Your instructions
Leaving out the pictures, return word for word the stretch of entries below from the line holding "between? Unless the" through the line holding "TS 62600-101:2015 ED1".

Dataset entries
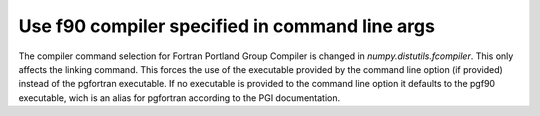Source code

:Use f90 compiler specified in command line args
--------------------------------------------------------

The compiler command selection for Fortran Portland Group Compiler is changed in `numpy.distutils.fcompiler`.
This only affects the linking command.
This forces the use of the executable provided by the command line option (if provided)
instead of the pgfortran executable.
If no executable is provided to the command line option it defaults to the pgf90 executable,
wich is an alias for pgfortran according to the PGI documentation.
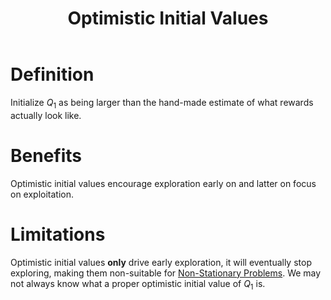 :PROPERTIES:
:ID:       7011e9a8-9442-478e-a474-45940acbb71a
:END:
#+title: Optimistic Initial Values
#+filetags: :machine-learning:reinforcement-learning:probability:

* Definition
Initialize $Q_1$ as being larger than the hand-made estimate of what rewards actually look like.

* Benefits
Optimistic initial values encourage exploration early on and latter on focus on exploitation.

* Limitations
Optimistic initial values *only* drive early exploration, it will eventually stop exploring, making them non-suitable for [[id:a5b7fede-d900-47d8-b841-74ce0d6588a5][Non-Stationary Problems]].
We may not always know what a proper optimistic initial value of $Q_1$ is.
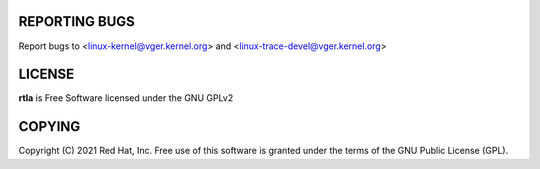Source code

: REPORTING BUGS
==============
Report bugs to <linux-kernel@vger.kernel.org>
and <linux-trace-devel@vger.kernel.org>

LICENSE
=======
**rtla** is Free Software licensed under the GNU GPLv2

COPYING
=======
Copyright \(C) 2021 Red Hat, Inc. Free use of this software is granted under
the terms of the GNU Public License (GPL).
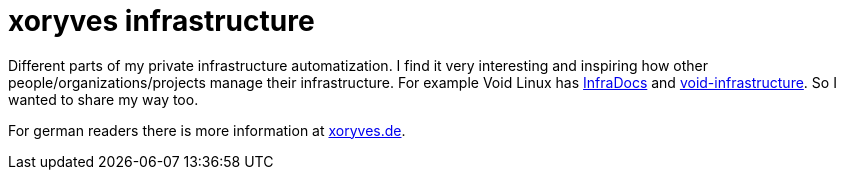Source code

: = xoryves infrastructure

Different parts of my private infrastructure automatization.
I find it very interesting and inspiring how other people/organizations/projects manage their infrastructure.
For example Void Linux has https://infradocs.voidlinux.org/[InfraDocs] and https://github.com/void-linux/void-infrastructure[void-infrastructure].
So I wanted to share my way too.

For german readers there is more information at https://xoryves.de/tags/x5s-infra/[xoryves.de].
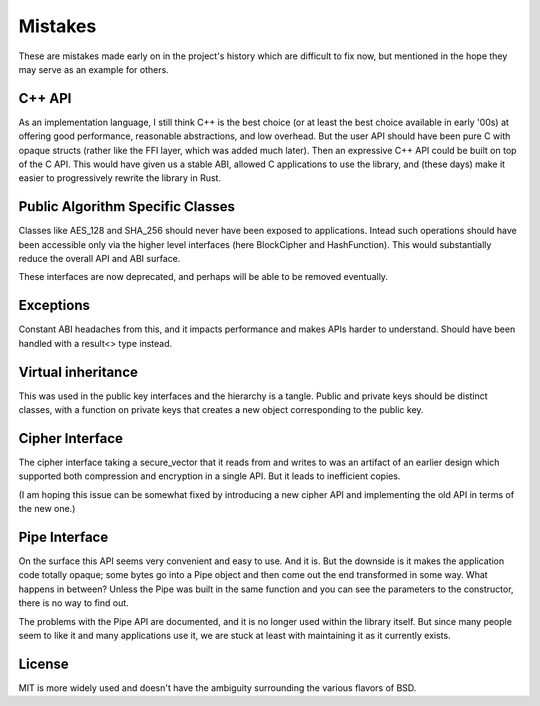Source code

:
Mistakes
===========

These are mistakes made early on in the project's history which are difficult to
fix now, but mentioned in the hope they may serve as an example for others.

C++ API
---------

As an implementation language, I still think C++ is the best choice (or at least
the best choice available in early '00s) at offering good performance,
reasonable abstractions, and low overhead. But the user API should have been
pure C with opaque structs (rather like the FFI layer, which was added much
later). Then an expressive C++ API could be built on top of the C API. This
would have given us a stable ABI, allowed C applications to use the library, and
(these days) make it easier to progressively rewrite the library in Rust.

Public Algorithm Specific Classes
------------------------------------

Classes like AES_128 and SHA_256 should never have been exposed to applications.
Intead such operations should have been accessible only via the higher level
interfaces (here BlockCipher and HashFunction). This would substantially reduce
the overall API and ABI surface.

These interfaces are now deprecated, and perhaps will be able to be
removed eventually.

Exceptions
-----------

Constant ABI headaches from this, and it impacts performance and makes APIs
harder to understand. Should have been handled with a result<> type instead.

Virtual inheritance
---------------------

This was used in the public key interfaces and the hierarchy is a tangle.
Public and private keys should be distinct classes, with a function on private
keys that creates a new object corresponding to the public key.

Cipher Interface
------------------

The cipher interface taking a secure_vector that it reads from and writes to was
an artifact of an earlier design which supported both compression and encryption
in a single API. But it leads to inefficient copies.

(I am hoping this issue can be somewhat fixed by introducing a new cipher API
and implementing the old API in terms of the new one.)

Pipe Interface
----------------

On the surface this API seems very convenient and easy to use. And it is.  But
the downside is it makes the application code totally opaque; some bytes go into
a Pipe object and then come out the end transformed in some way. What happens in
between? Unless the Pipe was built in the same function and you can see the
parameters to the constructor, there is no way to find out.

The problems with the Pipe API are documented, and it is no longer used within
the library itself. But since many people seem to like it and many applications
use it, we are stuck at least with maintaining it as it currently exists.

License
---------

MIT is more widely used and doesn't have the ambiguity surrounding the
various flavors of BSD.
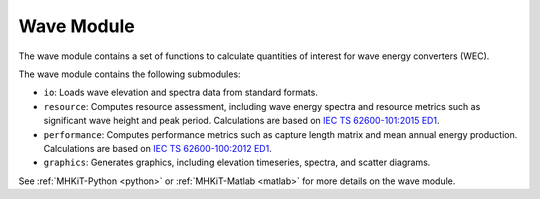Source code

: .. _wave:

Wave Module
====================
The wave module contains a set of functions to calculate quantities of interest for wave energy converters (WEC). 

The wave module contains the following submodules:

* ``io``: Loads wave elevation and spectra data from standard formats.
* ``resource``: Computes resource assessment, including wave energy spectra and resource metrics such as significant wave height and peak period. 
  Calculations are based on `IEC TS 62600-101:2015 ED1 <https://webstore.iec.ch/publication/22593>`_. 
* ``performance``: Computes performance metrics such as capture length matrix and mean annual energy production. 
  Calculations are based on `IEC TS 62600-100:2012 ED1 <https://webstore.iec.ch/publication/7241>`_.
* ``graphics``: Generates graphics, including elevation timeseries, spectra, and scatter diagrams.

See :ref:`MHKiT-Python <python>` or :ref:`MHKiT-Matlab <matlab>` for more details on the wave module.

Output
between? Unless the Pipe was built in the same function and you can see the
parameters to the constructor, there is no way to find out.

The problems with the Pipe API are documented, and it is no longer used within
the library itself. But since many people seem to like it and many applications
use it, we are stuck at least with maintaining it as it currently exists.

License
---------

MIT is more widely used and doesn't have the ambiguity surrounding the
various flavors of BSD.
Source code

: .. _wave:

Wave Module
====================
The wave module contains a set of functions to calculate quantities of interest for wave energy converters (WEC). 

The wave module contains the following submodules:

* ``io``: Loads wave elevation and spectra data from standard formats.
* ``resource``: Computes resource assessment, including wave energy spectra and resource metrics such as significant wave height and peak period. 
  Calculations are based on `IEC TS 62600-101:2015 ED1 <https://webstore.iec.ch/publication/22593>`_. 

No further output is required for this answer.